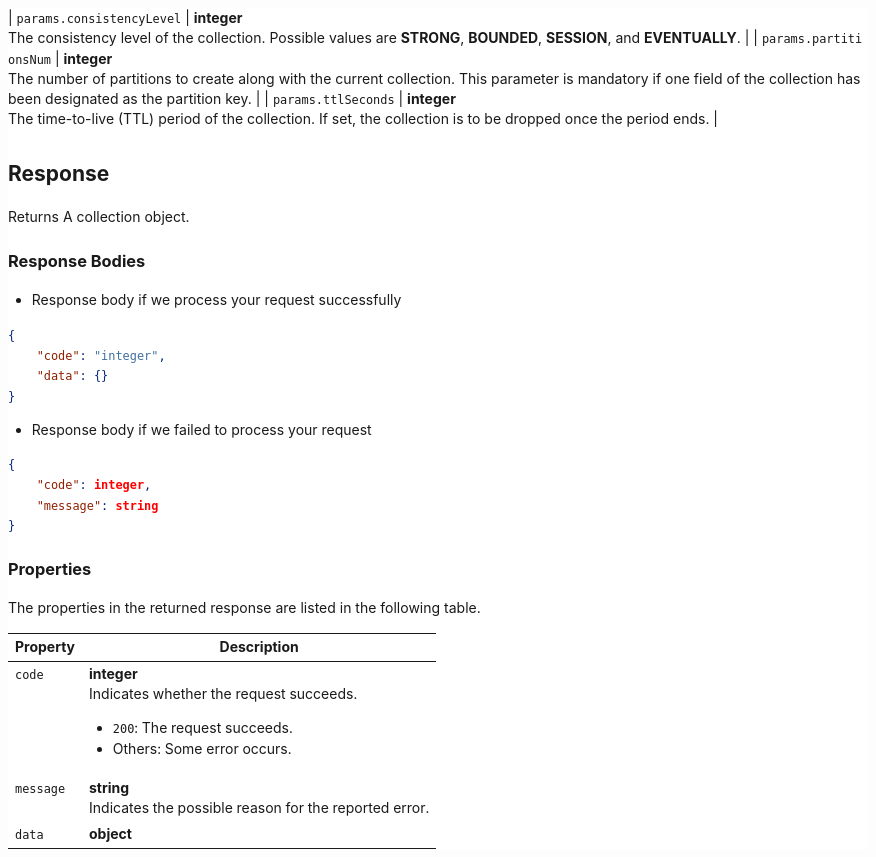 | `params.consistencyLevel`  | __integer__<br/>The consistency level of the collection. Possible values are __STRONG__, __BOUNDED__, __SESSION__, and __EVENTUALLY__.  |
| `params.partitionsNum`  | __integer__<br/>The number of partitions to create along with the current collection. This parameter is mandatory if one field of the collection has been designated as the partition key.  |
| `params.ttlSeconds`  | __integer__<br/>The time-to-live (TTL) period of the collection. If set, the collection is to be dropped once the period ends.  |

## Response

Returns A collection object.

### Response Bodies

- Response body if we process your request successfully

```json
{
    "code": "integer",
    "data": {}
}
```

- Response body if we failed to process your request

```json
{
    "code": integer,
    "message": string
}
```

### Properties

The properties in the returned response are listed in the following table.

| Property | Description                                                                                                                                 |
|----------|---------------------------------------------------------------------------------------------------------------------------------------------|
| `code`   | __integer__<br/>Indicates whether the request succeeds.<br/><ul><li>`200`: The request succeeds.</li><li>Others: Some error occurs.</li></ul> |
| `message`  | __string__<br/>Indicates the possible reason for the reported error. |
| `data` | __object__<br/> |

▬▬▬▬▬▬

▶ _EXERCISE DETAILS_: The records are given above. Copy each line in them that holds "request".

▶ _COMPLETED EXERCISE_:
- Response body if we process your request successfully
- Response body if we failed to process your request
| `code`   | __integer__<br/>Indicates whether the request succeeds.<br/><ul><li>`200`: The request succeeds.</li><li>Others: Some error occurs.</li></ul> |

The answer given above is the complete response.